Ale cautioned that such reforms might further entrench inequality, with the poor bearing the brunt of the burden while the wealthy benefit.

According to Ale, a more effective approach would involve crafting plans that foster a supportive social and economic environment rather than imposing stringent tax reforms.

He highlighted the need for companies in the upper echelons of society to contribute to public welfare by providing high-quality social facilities, referring to the 02 Arena in the UK, which serves as a model of corporate social responsibility.

Ale, also stressed that budgetary allocations should not only be seen as a path to development but should also be aimed at enhancing research, job creation, and human capital development.

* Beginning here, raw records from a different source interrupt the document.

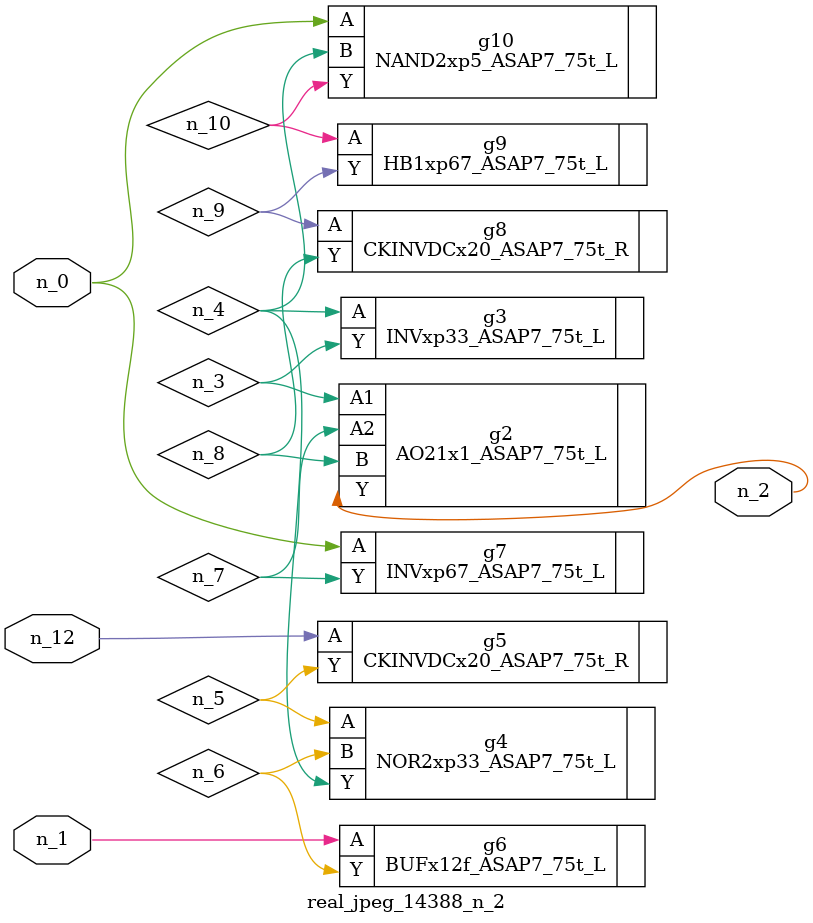
<source format=v>
module real_jpeg_14388_n_2 (n_12, n_1, n_0, n_2);

input n_12;
input n_1;
input n_0;

output n_2;

wire n_5;
wire n_4;
wire n_8;
wire n_6;
wire n_7;
wire n_3;
wire n_10;
wire n_9;

INVxp67_ASAP7_75t_L g7 ( 
.A(n_0),
.Y(n_7)
);

NAND2xp5_ASAP7_75t_L g10 ( 
.A(n_0),
.B(n_4),
.Y(n_10)
);

BUFx12f_ASAP7_75t_L g6 ( 
.A(n_1),
.Y(n_6)
);

AO21x1_ASAP7_75t_L g2 ( 
.A1(n_3),
.A2(n_7),
.B(n_8),
.Y(n_2)
);

INVxp33_ASAP7_75t_L g3 ( 
.A(n_4),
.Y(n_3)
);

NOR2xp33_ASAP7_75t_L g4 ( 
.A(n_5),
.B(n_6),
.Y(n_4)
);

CKINVDCx20_ASAP7_75t_R g8 ( 
.A(n_9),
.Y(n_8)
);

HB1xp67_ASAP7_75t_L g9 ( 
.A(n_10),
.Y(n_9)
);

CKINVDCx20_ASAP7_75t_R g5 ( 
.A(n_12),
.Y(n_5)
);


endmodule
</source>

He pointed out that many countries cited by Oyedele have structured development plans, often supported by organisations like UNDP or independent consultants—something he believes is lacking in Nigeria, where budget processes appear ad hoc and disconnected from a coherent development agenda.

Ale concluded by calling for comprehensive reforms in the National Budget and Planning departments at all government levels, along with enhanced monitoring and evaluation mechanisms involving independent validators to ensure accountability and successful project outcomes.

He asserted that without adequate oversight, even substantial financial allocations for infrastructure development are likely to yield limited results.